**List of tasks**
a. Duplicate a passage from the interview with Carolyn Coleman word for word, starting with "I also met with" and going on through "leaders in Sacramento.".
b. In the interview with Carolyn Coleman, which city did League President JoAnne Mounce show her to see how its downtown had changed?
c. Resume the interview with Carolyn Coleman from the point where it stops.

The League welcomed Carolyn Coleman in mid-December 2016 as its new executive director. Coleman comes to California having served as the director of federal advocacy for the National League of Cities (NLC) in Washington, D.C., for the past decade. She is the League’s first female executive director and its fourth executive director since 1934.

Coleman brings over 25 years of experience in public service and advocacy to her new position. A graduate of the University of Kansas, she completed her law degree at Indiana University and practiced law in the private sector. Prior to her work with NLC, Coleman served as deputy mayor for the City of Indianapolis, where she focused on economic development, infrastructure and community outreach.

January is Executive Director Coleman’s first full month leading the League. In November 2016 Western City met with her for a brief interview.

The League of California Cities is considered one of the pre-eminent municipal leagues in the nation. What characteristics contribute to this reputation?

Through my work at NLC, I’ve been acquainted with the California League for nearly a decade. It is a highly respected organization with a strong reputation inside and outside California for actively serving its members and its influential advocacy at the state and federal levels. Progressive and entrepreneurial are also words that come to mind.

What are you doing to come up to speed on California issues?

Although my work as executive director formally begins in mid-December 2016, in November I began splitting my time between my home in the Washington, D.C., area and California to attend the League’s annual strategic goal-setting session and meetings with city officials, League staff and others. League President JoAnne Mounce shared her insights and showed me firsthand in the City of Lodi how her community has transformed its downtown. These meetings provided a great opportunity to meet many of the League’s leaders and learn about the pressing issues facing their communities.

I also met with the League’s regional public affairs managers, who serve as the League’s eyes and ears statewide. Their efforts are key to the League’s ability to be nimble and responsive to our members.

Following virtually every California online news service has also brought me up to speed on California issues, thanks to the help of Eva Spiegel, the League’s communications director.

In the coming weeks the League’s officers, legislative team and I will begin a series of outreach meetings with the state’s legislative leaders in Sacramento.

What kinds of opportunities would you like to see the League take advantage of in terms of effecting positive change and achieving its goals?

Records from a dataset
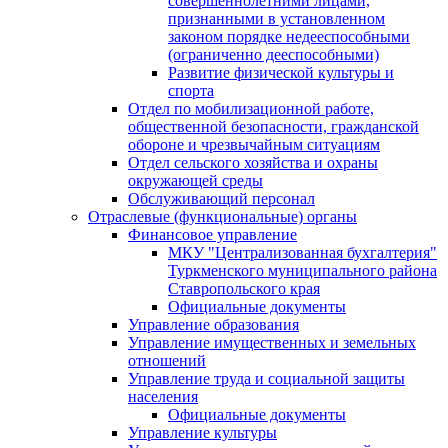
совершеннолетними лицами,
признанными в установленном
законом порядке недееспособными
(ограниченно дееспособными)
Развитие физической культуры и
спорта
Отдел по мобилизационной работе,
общественной безопасности, гражданской
оборонe и чрезвычайным ситуациям
Отдел сельского хозяйства и охраны
окружающей среды
Обслуживающий персонал
Отраслевые (функциональные) органы
Финансовое управление
МКУ "Централизованная бухгалтерия"
Туркменского муниципального района
Ставропольского края
Официальные документы
Управление образования
Управление имущественных и земельных
отношений
Управление труда и социальной защиты
населения
Официальные документы
Управление культуры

**Response list**
a.
I also met with the League’s regional public affairs managers, who serve as the League’s eyes and ears statewide. Their efforts are key to the League’s ability to be nimble and responsive to our members.

Following virtually every California online news service has also brought me up to speed on California issues, thanks to the help of Eva Spiegel, the League’s communications director.

In the coming weeks the League’s officers, legislative team and I will begin a series of outreach meetings with the state’s legislative leaders in Sacramento.

b. The City of Lodi.

c.
To stay relevant, it’s important for organizations like the League to regularly review how we facilitate opportunities for our members to engage with us and each other. We have a great reputation for convening city officials in person to forge solutions to common issues and learn from one another. However, travel costs and time can be a barrier to traditional face-to-face meetings. The League is already using webinars and online training, and we’ll be examining how we can take even greater advantage of technology to continue expanding city officials’ options for engaging in League-sponsored activities.

How will your tenure at the National League of Cities influence your leadership of the League of California Cities?

Cities are at the center of the action and are the economic engines of our country. They are where innovation is happening, where families are raising their children and where the rubber meets the road. Cities are also the most trusted level of government. City officials can’t afford to wait for permission or someone else to solve their problems. They ran for office to make a difference; they won’t stand down and let other levels of government or circumstances impede their progress. They expect the League to do the same — because not only are cities stronger together, but the League and cities are, too.

In what areas do you see an opportunity for the League to engage at the federal level?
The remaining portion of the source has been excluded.